As the title of American Revolutionary: The Evolution of Grace Lee Boggs suggests, biographing Boggs means chronicling a continuing evolution of character. She was the daughter of a restaurant owner but would grow up to study at Barnard and Bryn Mawr. She became involved in leftist causes after a combination of institutional sexism and racism kept her out of the academic positions she deserved. For decades, she was a dedicated Marxist and rabble-rouser, working alongside her husband James Boggs. Over time, though, her perspective shifted to a more complicated view of what revolution entails. Her changing reads not as a radical softening over time due to weariness but as an honest result of constant reevaluation and self-reflection.

That’s the central message of American Revolutionary, which is as much about what it means to be an open-minded, well-rounded human being as it is about political activism. The movie would fit in well with any educational curriculum, or on a PBS series. It’s informative while still being engaging. Boggs herself impresses as a protagonist, still a firecracker at almost a century old. For female role models, current pop culture puts out paper-thin characters who are meant to be admirable just because they know kung fu. This is a breath of fresh air.

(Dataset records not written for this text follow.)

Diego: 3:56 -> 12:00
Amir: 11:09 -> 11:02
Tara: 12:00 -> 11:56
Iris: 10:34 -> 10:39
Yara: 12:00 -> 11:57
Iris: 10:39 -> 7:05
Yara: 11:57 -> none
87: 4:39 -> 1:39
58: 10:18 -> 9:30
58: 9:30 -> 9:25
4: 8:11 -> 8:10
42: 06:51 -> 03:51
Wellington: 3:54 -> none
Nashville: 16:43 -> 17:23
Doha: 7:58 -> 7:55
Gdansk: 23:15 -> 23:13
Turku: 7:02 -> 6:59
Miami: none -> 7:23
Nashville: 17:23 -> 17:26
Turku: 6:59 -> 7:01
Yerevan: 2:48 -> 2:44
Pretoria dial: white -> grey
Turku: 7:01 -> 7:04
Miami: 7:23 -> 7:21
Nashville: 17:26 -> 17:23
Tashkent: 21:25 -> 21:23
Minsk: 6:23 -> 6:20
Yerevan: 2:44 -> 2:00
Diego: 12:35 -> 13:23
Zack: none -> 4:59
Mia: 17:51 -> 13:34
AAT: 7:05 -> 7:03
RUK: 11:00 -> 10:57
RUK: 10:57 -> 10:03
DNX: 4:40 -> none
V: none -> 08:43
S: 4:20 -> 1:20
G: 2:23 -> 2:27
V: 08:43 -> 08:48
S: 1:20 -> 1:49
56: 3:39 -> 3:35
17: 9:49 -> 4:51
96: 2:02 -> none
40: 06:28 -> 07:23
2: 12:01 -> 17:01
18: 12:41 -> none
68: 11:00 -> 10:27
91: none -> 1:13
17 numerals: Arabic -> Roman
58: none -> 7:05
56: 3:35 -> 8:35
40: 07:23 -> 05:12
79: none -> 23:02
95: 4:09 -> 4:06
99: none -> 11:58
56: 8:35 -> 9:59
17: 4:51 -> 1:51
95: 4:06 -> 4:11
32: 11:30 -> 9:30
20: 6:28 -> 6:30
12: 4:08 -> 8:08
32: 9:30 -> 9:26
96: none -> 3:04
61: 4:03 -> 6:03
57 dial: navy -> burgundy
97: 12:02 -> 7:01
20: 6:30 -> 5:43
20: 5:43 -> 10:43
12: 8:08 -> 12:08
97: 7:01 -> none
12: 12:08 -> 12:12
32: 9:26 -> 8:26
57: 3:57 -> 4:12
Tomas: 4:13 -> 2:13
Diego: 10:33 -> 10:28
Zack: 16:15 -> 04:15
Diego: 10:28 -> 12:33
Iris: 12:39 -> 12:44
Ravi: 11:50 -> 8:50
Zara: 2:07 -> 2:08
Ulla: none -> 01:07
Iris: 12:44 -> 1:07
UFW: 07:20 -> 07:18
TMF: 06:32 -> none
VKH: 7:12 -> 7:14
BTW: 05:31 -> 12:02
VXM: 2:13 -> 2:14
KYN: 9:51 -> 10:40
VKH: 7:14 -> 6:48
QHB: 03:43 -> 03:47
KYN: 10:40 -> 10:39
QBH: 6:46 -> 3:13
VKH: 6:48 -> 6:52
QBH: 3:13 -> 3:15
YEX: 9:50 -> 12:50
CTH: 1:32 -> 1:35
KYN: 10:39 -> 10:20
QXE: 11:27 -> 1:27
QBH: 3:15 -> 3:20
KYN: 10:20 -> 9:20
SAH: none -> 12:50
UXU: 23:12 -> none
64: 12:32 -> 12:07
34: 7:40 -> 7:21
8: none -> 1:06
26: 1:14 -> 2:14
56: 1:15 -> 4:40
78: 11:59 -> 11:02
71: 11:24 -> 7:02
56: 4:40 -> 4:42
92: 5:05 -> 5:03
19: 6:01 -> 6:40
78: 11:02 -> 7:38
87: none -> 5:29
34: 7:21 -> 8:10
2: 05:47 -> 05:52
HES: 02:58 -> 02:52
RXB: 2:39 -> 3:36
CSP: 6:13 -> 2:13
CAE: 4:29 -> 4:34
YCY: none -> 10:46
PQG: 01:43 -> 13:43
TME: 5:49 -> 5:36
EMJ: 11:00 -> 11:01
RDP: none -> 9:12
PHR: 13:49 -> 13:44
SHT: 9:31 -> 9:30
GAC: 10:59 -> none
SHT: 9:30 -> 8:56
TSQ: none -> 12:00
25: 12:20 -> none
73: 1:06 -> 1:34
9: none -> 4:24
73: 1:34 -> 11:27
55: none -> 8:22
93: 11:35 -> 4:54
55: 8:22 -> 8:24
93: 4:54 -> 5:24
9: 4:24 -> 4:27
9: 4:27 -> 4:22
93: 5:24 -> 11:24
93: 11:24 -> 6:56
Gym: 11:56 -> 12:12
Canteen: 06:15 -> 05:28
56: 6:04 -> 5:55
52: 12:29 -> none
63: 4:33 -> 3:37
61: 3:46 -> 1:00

The problem with American Revolutionary is its disinterest in bringing much new to the table. Nothing distinguishes the film from any of the hundreds of other biographical docs made about historical movers and shakers. I get the feeling that one would do much better for themself by reading one of Boggs’s philosophical or political books than by watching the movie about her. The same could be said for even the best of docs about similar subjects, but the key is not the information a film has to impart, but what it can contribute that other forms of media can’t. If it does not do this, then what is the point of sitting down to watch when one could learn the same facts by scanning a Wikipedia page?

American Revolutionary is a disappointingly ordinary movie about an extraordinary person. Still, it’s good that something has come along that will draw some attention back to Boggs, and to the causes for which she still agitates. A lifelong resident of Detroit, the city’s hollow status seems to act as a metaphor for her standing alone at the end of her days. But there’s still a spark left in Detroit, and there’s still a spark in Boggs. I just wish her movie had let me better feel the way she does.